孙祈回头瞬间俯首,拱手行礼道:“李小姐。”
李惊玉:“你还是这么客气。”
孙祈不语,退到一旁,脑海浮现适才量身一事,欲言又止。
李惊玉却好似知他心思,道:“你是我的贴身侍卫,要时常跟在我身旁,少不了出汗,一到夏天更是严重。我让婆婆给你裁几件合身的衣服,到时候有得换,还有几双长靴。”
孙祈默默吸了口气道:“……谢谢小姐。”
他的言谢,从头到尾,无比诚心。
一转眼,踏青的日子将近,李府在受邀名册内,为此忙碌整装了一阵,在指定日子随王亲贵族一同前往蒙山。

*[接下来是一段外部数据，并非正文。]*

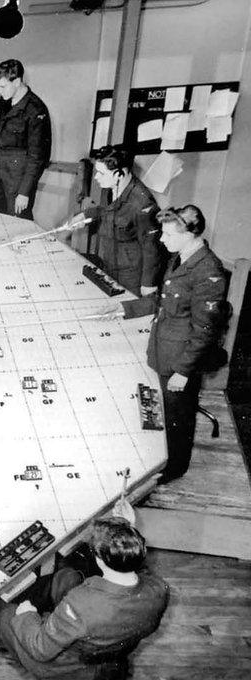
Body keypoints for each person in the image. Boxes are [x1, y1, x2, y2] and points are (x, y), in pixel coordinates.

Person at [99, 205, 227, 484]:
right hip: (164, 347)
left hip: (180, 358)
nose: (162, 239)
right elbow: (163, 301)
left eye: (168, 233)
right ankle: (166, 455)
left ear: (189, 234)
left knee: (178, 417)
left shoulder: (208, 271)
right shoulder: (180, 257)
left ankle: (175, 468)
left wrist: (183, 371)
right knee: (169, 412)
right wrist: (124, 308)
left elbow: (204, 329)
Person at [0, 514, 169, 680]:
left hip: (64, 667)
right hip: (109, 654)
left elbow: (40, 648)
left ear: (100, 560)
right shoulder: (159, 589)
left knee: (2, 610)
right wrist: (125, 531)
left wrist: (26, 615)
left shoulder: (80, 605)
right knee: (67, 576)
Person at [72, 146, 163, 297]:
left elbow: (152, 248)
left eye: (101, 173)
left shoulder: (142, 204)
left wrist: (148, 285)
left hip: (132, 277)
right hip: (111, 264)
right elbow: (112, 211)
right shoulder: (114, 188)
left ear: (120, 174)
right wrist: (86, 215)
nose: (96, 177)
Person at [0, 59, 51, 220]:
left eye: (2, 87)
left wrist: (24, 192)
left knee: (17, 224)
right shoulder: (5, 103)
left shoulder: (36, 110)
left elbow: (37, 157)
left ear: (17, 81)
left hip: (18, 177)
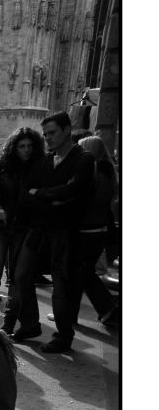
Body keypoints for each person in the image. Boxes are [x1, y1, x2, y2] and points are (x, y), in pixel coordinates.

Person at [12, 112, 96, 353]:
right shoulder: (45, 161)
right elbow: (25, 195)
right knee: (21, 276)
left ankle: (63, 335)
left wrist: (41, 194)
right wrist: (50, 198)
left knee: (62, 285)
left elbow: (74, 193)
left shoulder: (83, 159)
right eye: (46, 134)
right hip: (39, 229)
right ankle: (30, 324)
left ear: (67, 130)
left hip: (64, 232)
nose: (48, 138)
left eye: (53, 133)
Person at [0, 126, 45, 334]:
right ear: (14, 147)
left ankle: (8, 324)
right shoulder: (2, 165)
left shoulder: (38, 167)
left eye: (30, 146)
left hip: (21, 228)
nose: (26, 150)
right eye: (22, 146)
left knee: (15, 278)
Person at [73, 136, 119, 326]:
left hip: (87, 230)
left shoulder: (94, 174)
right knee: (82, 273)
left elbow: (83, 202)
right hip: (99, 229)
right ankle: (70, 314)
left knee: (83, 273)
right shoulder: (109, 173)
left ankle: (108, 308)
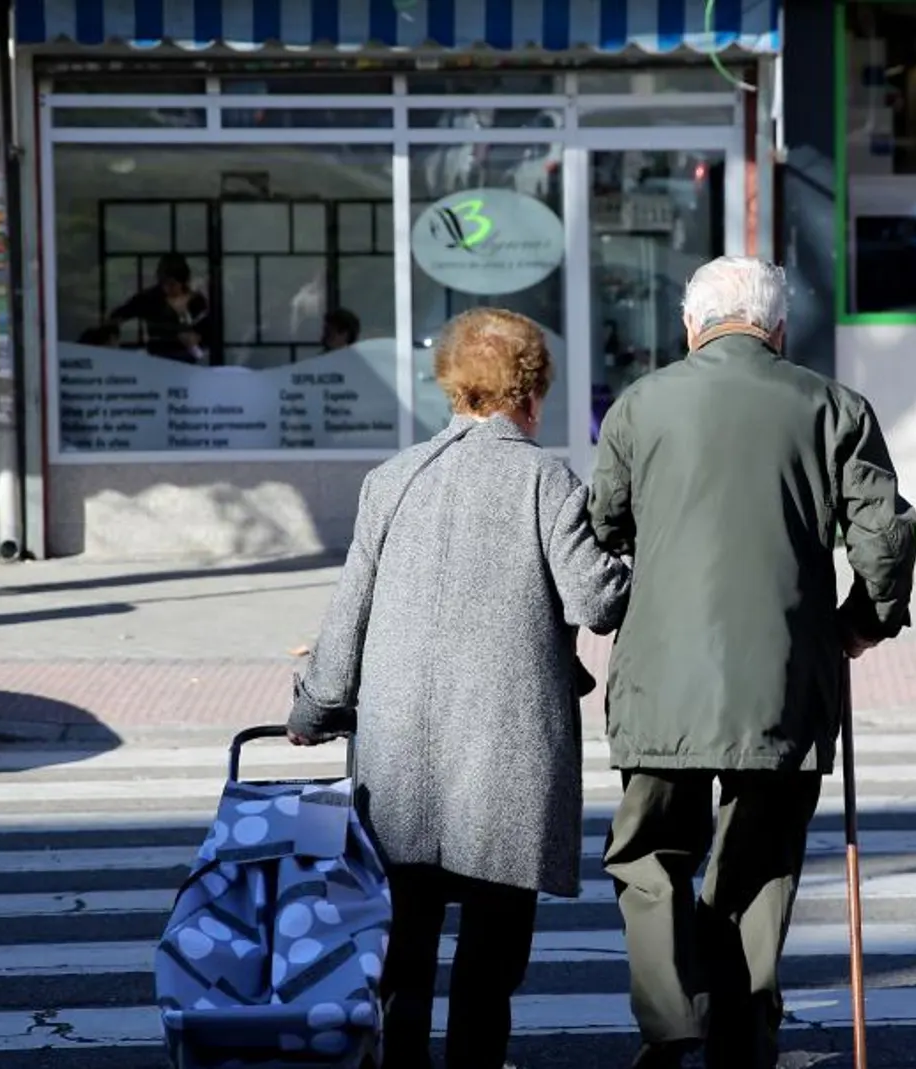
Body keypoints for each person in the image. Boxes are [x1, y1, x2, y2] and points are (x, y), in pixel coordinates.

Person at [589, 256, 916, 1069]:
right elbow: (885, 533)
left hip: (663, 678)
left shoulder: (640, 404)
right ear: (776, 327)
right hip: (782, 676)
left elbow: (605, 521)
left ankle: (671, 1028)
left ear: (692, 326)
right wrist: (864, 621)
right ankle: (741, 1039)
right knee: (759, 862)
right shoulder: (833, 406)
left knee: (649, 854)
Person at [285, 306, 631, 1069]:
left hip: (401, 762)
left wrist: (312, 707)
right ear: (530, 390)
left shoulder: (391, 479)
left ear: (452, 387)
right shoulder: (545, 478)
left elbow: (348, 617)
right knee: (489, 965)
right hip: (506, 764)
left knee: (401, 955)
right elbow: (598, 601)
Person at [106, 253, 208, 363]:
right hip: (157, 356)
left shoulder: (196, 300)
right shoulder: (149, 298)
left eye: (173, 284)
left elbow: (207, 327)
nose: (169, 288)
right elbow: (119, 315)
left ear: (182, 281)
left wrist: (197, 337)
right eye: (165, 283)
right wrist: (113, 336)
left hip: (188, 356)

这片山路不算崎岖,大家可一路平安乘车或是骑马。仪仗最前是金骞率领的御前侍卫队,后面紧跟王上王后及其他王家亲眷,世家贵族夹在中间,最后仍是守护安全的御前侍卫。踏青行伍不比平日严密,众人皆是轻装出行,备着水壶和干粮,以供必时需求。
李府的队伍夹在世家中间,李王爷和护卫行在最前,其余家眷在后。李惊玉骑术不精,携飞雁一起坐了马车,无聊时可作伴。

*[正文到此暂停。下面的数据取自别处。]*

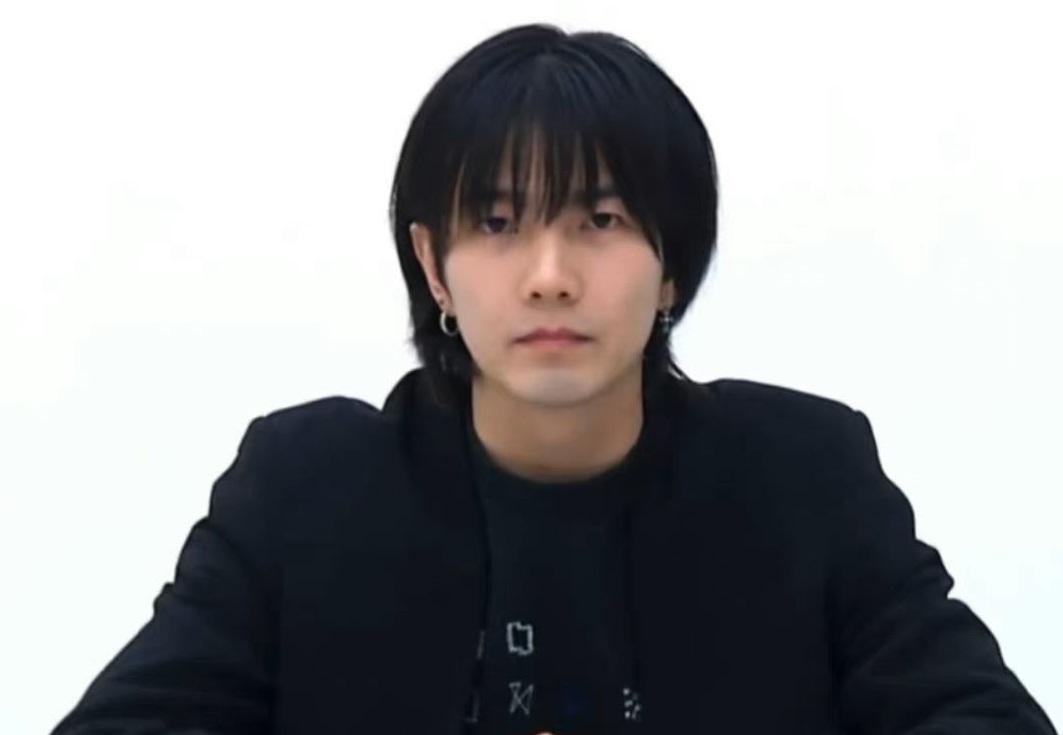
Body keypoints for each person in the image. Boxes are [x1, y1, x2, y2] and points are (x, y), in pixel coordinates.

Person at [51, 23, 1056, 735]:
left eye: (599, 221)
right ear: (433, 265)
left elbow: (969, 711)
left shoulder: (805, 474)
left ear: (671, 264)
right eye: (497, 223)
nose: (548, 275)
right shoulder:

刚出发没多久,飞雁拿出糕点水壶给李惊玉,“小姐,我记得您还没吃东西吧?现在上车可以吃点了。”
李惊玉接过食饮,分出一半递出窗外。
飞雁微微睁大眼睛,小声说道:“小姐,您怎么能和他共食呢?老爷要是知道……”
李惊玉却掀开车帘,声音不大不小,周围的下人刚好能听到,“孙护卫办事有力,这些就当是犒劳了。”
孙祈听完,低头缓缓接过干粮和水,拿在手里却不敢吃。
这时,合上的车帘再次掀开,李惊玉的声音再次传来,“不要浪费粮食。”
孙祈默默将这些吃喝完,顺便给赶路的马匹喂了一点儿。
飞雁恰好从车帘的缝隙看到,惊道:“小姐,他怎么敢拿你给的马儿吃?太过分了!”
李惊玉面不改色,“分给他就是他的,随便他给谁,与我无关。”
飞雁:“小姐你还帮他说话?”
“飞雁,他不只是我的贴身侍卫。如果我不向着他,李府便没人向着他了。长此以往,不到半年他就会离开。”李惊玉把车窗关牢,“你知道比小人更不能惹的是哪种人吗?是老实人。他可以忍受苦楚,但不能忍受别人故意的施压,因为我们永远猜不到这种人爆发后带来的结果是什么。”
李惊玉有自己的考量,飞雁收敛了方才的不屑,“好,小姐我记住了。”
路行至山腰,仪仗队歇息了半个时辰再上路,一直走往山顶。
蒙山山顶是避暑山庄,乃周氏一族为王上出行放松所建,今年才修缮完。听说占满了整座山头,三天三夜都逛不完。
仪仗队到达之后,王上下令先歇息整顿三个时辰,晚些时候办宴庆祝,同时答赏周家的一番苦心。
李惊玉坐了一路的马车,精疲力竭,让山庄下人领到客居休息去了。
这一觉她睡得香甜,竹窗轻纱满是清风香气。醒来时,夜宴还未开始,趁此间隙,李惊玉让人带路去浴室泡了个舒舒服服的热水澡,另外还叫飞雁孙祈也重新梳洗一下。沐浴完,差不多就是夜宴了。
衡水台上,一众世家贵族有序分列而坐,待王上王后归位,夜宴开始。
在渐渐兴起的人群中,李惊玉在对面看到了一个要熟不熟的面孔。
周文霖笑意淡淡,手里的酒盏若有似无地朝她举起,一饮而尽,唇语道:“千金好雅致。